▸ EXERCISE REQUIREMENTS
State how many lines of the material below contain the word "odour". Add nothing else.

▸ DATA SUPPLIED
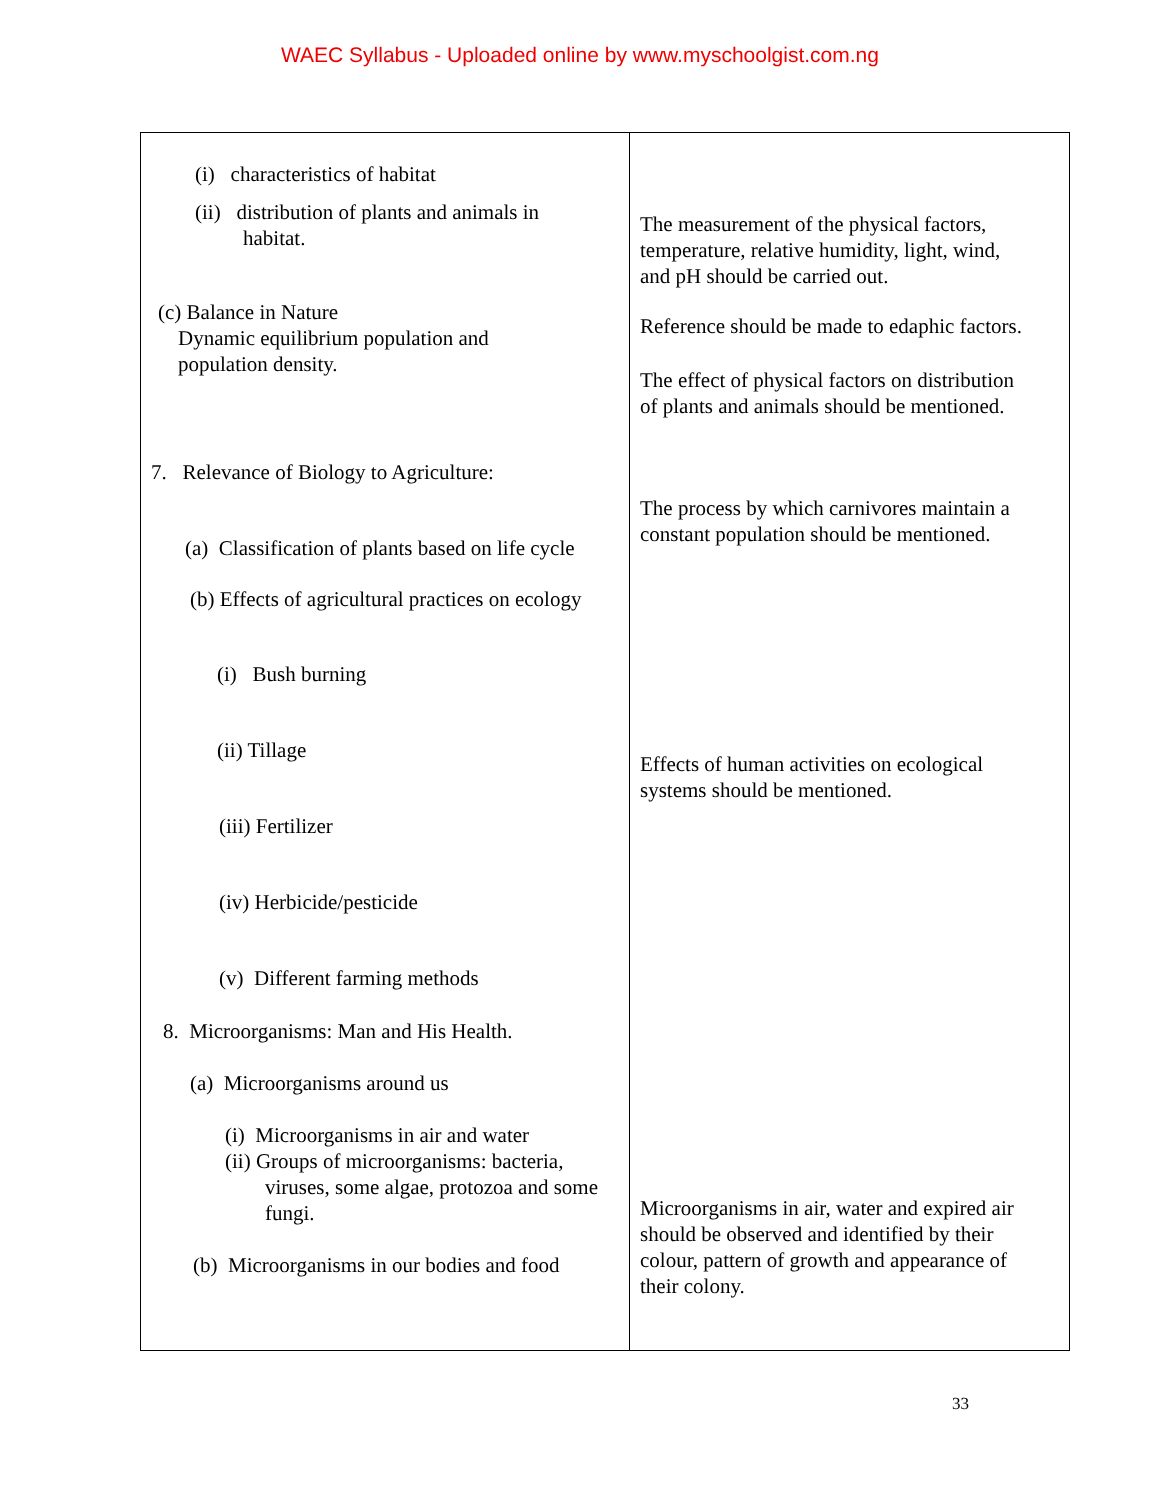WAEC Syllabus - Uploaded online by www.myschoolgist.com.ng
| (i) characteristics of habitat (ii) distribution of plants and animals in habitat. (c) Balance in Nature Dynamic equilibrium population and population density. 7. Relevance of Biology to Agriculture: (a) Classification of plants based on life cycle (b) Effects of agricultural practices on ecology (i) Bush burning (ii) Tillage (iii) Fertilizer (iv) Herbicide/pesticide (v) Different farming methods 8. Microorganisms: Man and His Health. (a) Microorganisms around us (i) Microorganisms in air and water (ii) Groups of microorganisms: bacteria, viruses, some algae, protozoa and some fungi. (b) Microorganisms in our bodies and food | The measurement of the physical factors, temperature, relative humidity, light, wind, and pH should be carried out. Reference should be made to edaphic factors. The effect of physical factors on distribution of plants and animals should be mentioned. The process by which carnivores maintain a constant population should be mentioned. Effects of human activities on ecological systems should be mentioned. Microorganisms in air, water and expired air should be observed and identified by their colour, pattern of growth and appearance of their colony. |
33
---
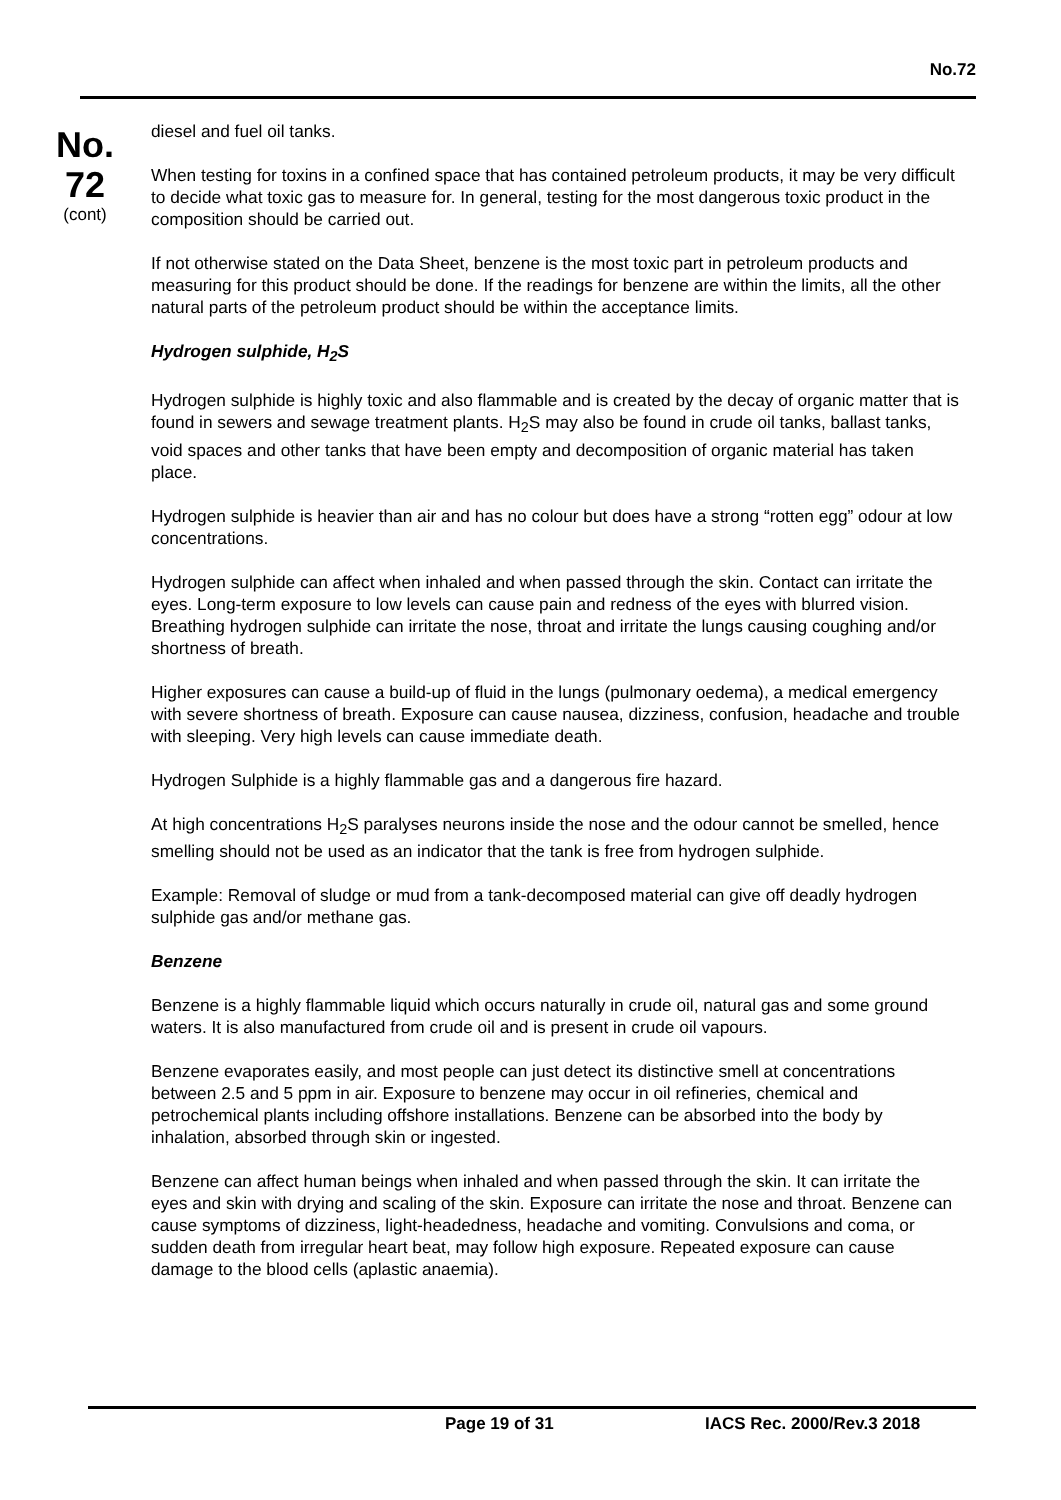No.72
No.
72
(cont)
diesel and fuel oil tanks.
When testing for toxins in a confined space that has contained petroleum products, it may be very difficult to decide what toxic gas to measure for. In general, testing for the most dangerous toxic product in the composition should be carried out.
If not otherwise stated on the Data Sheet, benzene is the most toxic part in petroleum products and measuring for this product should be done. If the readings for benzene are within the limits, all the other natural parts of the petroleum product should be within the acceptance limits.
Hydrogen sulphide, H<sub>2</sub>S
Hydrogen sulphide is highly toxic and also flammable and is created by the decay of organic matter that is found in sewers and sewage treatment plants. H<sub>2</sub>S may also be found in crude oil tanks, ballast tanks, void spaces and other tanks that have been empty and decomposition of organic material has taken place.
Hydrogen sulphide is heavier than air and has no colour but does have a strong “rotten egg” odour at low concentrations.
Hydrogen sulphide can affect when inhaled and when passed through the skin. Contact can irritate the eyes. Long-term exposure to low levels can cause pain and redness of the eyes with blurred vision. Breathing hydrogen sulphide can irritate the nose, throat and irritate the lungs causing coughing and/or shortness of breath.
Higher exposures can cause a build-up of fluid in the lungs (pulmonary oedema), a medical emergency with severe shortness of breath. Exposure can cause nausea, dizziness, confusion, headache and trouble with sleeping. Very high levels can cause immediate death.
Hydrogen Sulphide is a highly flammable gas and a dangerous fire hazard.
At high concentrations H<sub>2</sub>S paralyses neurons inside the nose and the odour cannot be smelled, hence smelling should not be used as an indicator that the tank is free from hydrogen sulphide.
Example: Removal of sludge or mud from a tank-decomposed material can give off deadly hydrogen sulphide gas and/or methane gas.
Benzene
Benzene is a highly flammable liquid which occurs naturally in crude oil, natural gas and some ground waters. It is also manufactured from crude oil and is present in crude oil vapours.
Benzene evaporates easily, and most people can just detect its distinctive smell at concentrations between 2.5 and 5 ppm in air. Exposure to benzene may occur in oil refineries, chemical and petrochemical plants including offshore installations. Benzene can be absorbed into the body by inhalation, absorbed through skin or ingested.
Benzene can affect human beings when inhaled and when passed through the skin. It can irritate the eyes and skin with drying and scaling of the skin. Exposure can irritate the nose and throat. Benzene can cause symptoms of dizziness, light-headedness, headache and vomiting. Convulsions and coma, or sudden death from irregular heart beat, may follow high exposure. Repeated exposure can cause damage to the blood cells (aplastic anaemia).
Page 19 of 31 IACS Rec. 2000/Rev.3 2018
---
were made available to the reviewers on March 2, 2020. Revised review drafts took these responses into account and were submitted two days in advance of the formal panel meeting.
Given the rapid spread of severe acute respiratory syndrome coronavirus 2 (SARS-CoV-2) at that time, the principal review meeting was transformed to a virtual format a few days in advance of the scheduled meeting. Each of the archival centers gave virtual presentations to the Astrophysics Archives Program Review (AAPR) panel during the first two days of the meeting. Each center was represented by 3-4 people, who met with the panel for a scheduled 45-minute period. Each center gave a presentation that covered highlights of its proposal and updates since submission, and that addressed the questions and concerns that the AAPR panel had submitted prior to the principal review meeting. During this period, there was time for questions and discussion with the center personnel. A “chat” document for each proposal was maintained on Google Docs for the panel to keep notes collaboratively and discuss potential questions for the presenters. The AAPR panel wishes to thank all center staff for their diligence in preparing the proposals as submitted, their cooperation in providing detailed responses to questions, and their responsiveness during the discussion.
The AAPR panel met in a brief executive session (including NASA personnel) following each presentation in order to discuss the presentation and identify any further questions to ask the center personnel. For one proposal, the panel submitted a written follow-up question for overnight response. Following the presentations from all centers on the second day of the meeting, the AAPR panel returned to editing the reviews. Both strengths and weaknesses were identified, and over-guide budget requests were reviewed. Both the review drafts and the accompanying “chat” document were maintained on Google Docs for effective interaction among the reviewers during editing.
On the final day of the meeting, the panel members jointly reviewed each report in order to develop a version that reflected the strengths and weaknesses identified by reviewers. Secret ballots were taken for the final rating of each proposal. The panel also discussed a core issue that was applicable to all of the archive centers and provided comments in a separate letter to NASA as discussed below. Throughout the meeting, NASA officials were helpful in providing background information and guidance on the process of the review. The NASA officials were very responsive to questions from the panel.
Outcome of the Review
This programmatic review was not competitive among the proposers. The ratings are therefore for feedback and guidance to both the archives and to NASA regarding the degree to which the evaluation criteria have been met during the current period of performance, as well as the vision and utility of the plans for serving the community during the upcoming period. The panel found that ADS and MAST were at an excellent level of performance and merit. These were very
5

▸ RESPONSE AREA
2